Soneri Bank Limited has disclosed substantial tax contingencies in its 2025 annual report submitted to the Pakistan Stock Exchange (PSX), outlining a series of ongoing disputes with the Federal Board of Revenue (FBR) that could expose the bank to potential liabilities amounting to billions of rupees. The detailed disclosures highlight the scale of tax litigation faced by the banking sector and reflect the growing regulatory complexities shaping financial reporting in Pakistan.
According to the annual report, Soneri Bank has filed income tax returns up to tax year 2024. However, amended assessments issued by tax authorities for multiple years have resulted in additional tax demands. While the bank has complied with legal requirements by making certain payments, it has simultaneously pursued legal remedies by filing appeals before relevant appellate forums to challenge the assessments.
The report notes that assessments for tax years 2003 to 2010 have already been adjudicated at the Lahore High Court level. Petitions concerning tax years 2003 to 2005 and 2008 to 2010 are currently pending before the Supreme Court of Pakistan. In the event of unfavorable rulings, the bank could face additional liabilities totaling Rs. 277.12 million. Further matters, including tax references for tax years 2011 and 2012, carry a potential exposure of Rs. 639.57 million, while pending assessments for tax year 2001 may result in an additional Rs. 1.225 million.

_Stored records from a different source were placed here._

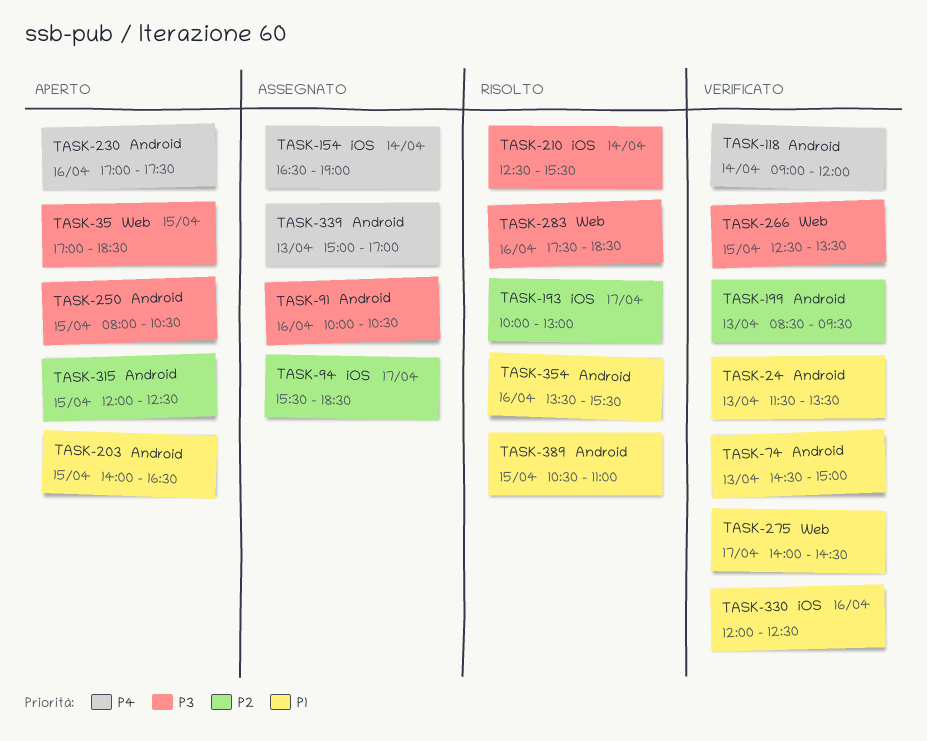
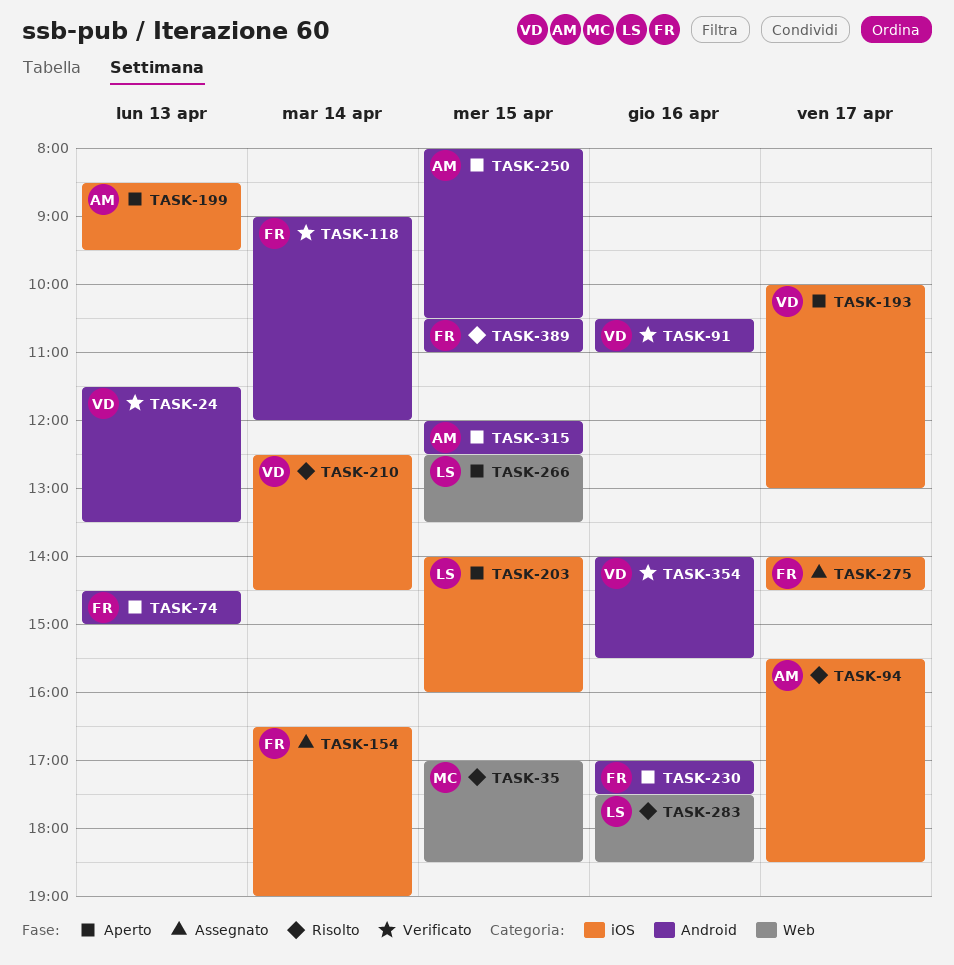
TASK-35, status: Aperto -> Risolto
TASK-74, status: Verificato -> Aperto
TASK-91, status: Assegnato -> Verificato
TASK-91, begins: 10:00 -> 10:30
TASK-91, ends: 10:30 -> 11:00
TASK-94, status: Assegnato -> Risolto
TASK-193, status: Risolto -> Aperto
TASK-199, status: Verificato -> Aperto
TASK-199, label: Android -> iOS
TASK-203, label: Android -> iOS
TASK-203, ends: 16:30 -> 16:00
TASK-210, ends: 15:30 -> 14:30
TASK-266, status: Verificato -> Aperto
TASK-275, status: Verificato -> Assegnato
TASK-275, label: Web -> iOS
TASK-330: present -> none
TASK-339: present -> none
TASK-354, status: Risolto -> Verificato
TASK-354, begins: 13:30 -> 14:00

For more recent years, assessments from tax years 2013 to 2021 have been addressed at the Commissioner Inland Revenue (Appeals) level. These ongoing appeals represent a significant potential financial impact, with additional liabilities estimated at Rs. 6,493.68 million if decisions do not favor the bank. Separate appeals relating to tax years 2014, 2015, 2016, 2018, 2019, and 2024 could result in liabilities ranging from Rs. 16.63 million to Rs. 7,308.32 million depending on the outcomes.
A key area of contention outlined in the report is the windfall tax imposed under Section 99D of the Income Tax Ordinance, 2001, following the Finance Act 2023. The FBR issued a recovery notice amounting to Rs. 1,021.891 million in relation to foreign exchange income. Soneri Bank has paid the demanded amount under protest while challenging the legality of the relevant SRO through a constitutional petition filed before the Lahore High Court. The outcome of this case is expected to have implications not only for the bank but potentially for the broader financial sector.

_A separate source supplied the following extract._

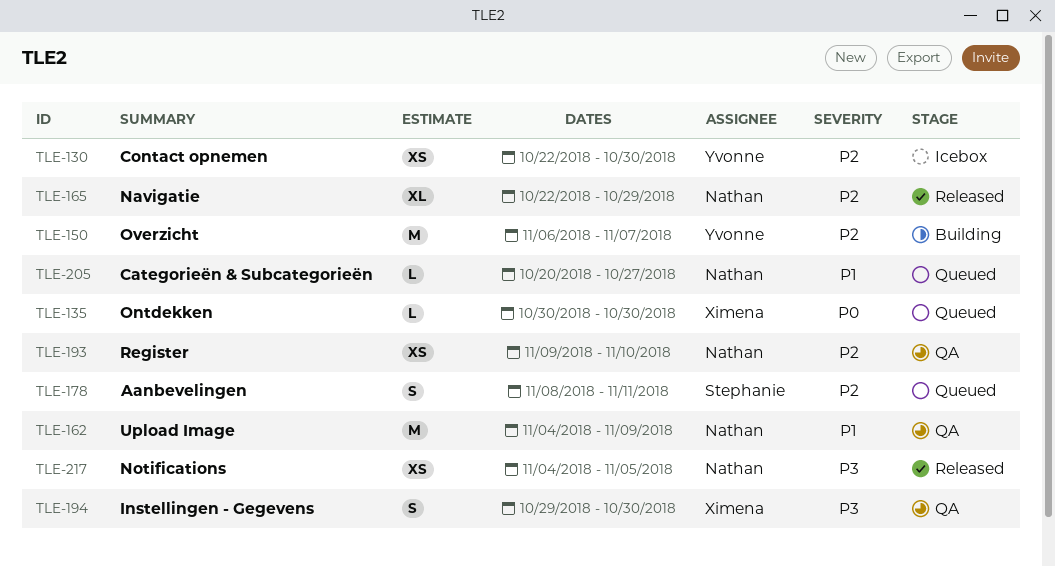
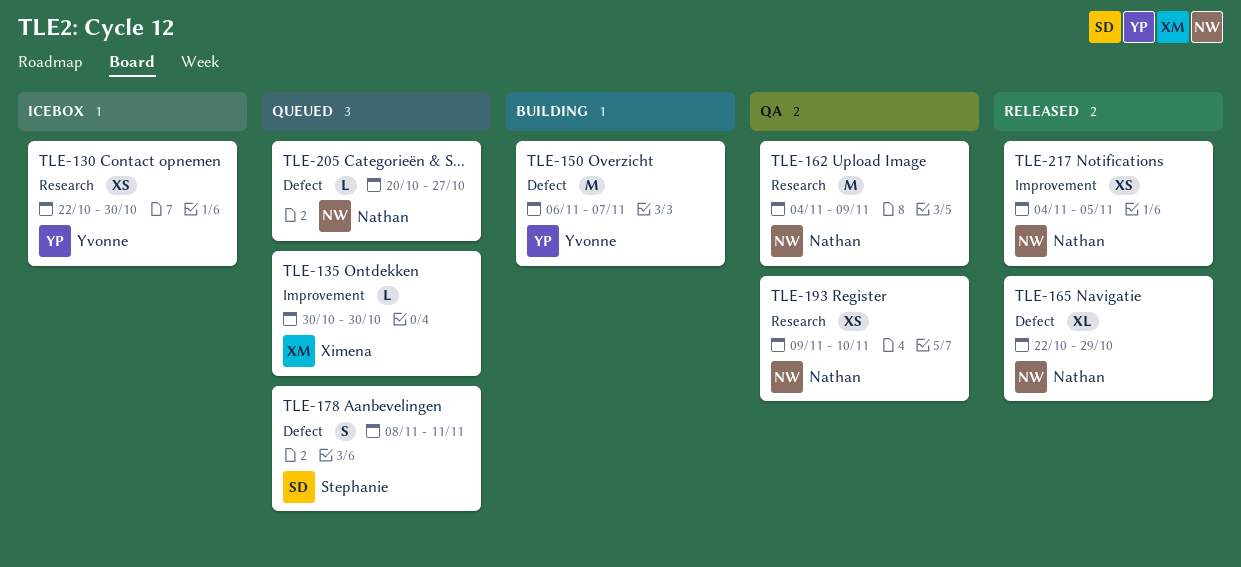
TLE-194: present -> none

The annual report also references penalties totaling Rs. 30 million and Rs. 0.06 million imposed on bank staff under Sections 182 and 140 of the Income Tax Ordinance. These penalties are currently under appeal. Despite the scale and duration of the disputes, Soneri Bank’s management has expressed confidence that the majority of these matters will ultimately be resolved in its favor, potentially reducing or eliminating additional tax exposure.
The disclosures provide insight into the legal and regulatory challenges confronting financial institutions in Pakistan, particularly as evolving tax interpretations and enforcement measures intersect with financial sector operations. For investors and market observers, the case underscores how tax litigation and regulatory scrutiny continue to shape balance sheet risk, capital planning and corporate governance across the banking industry.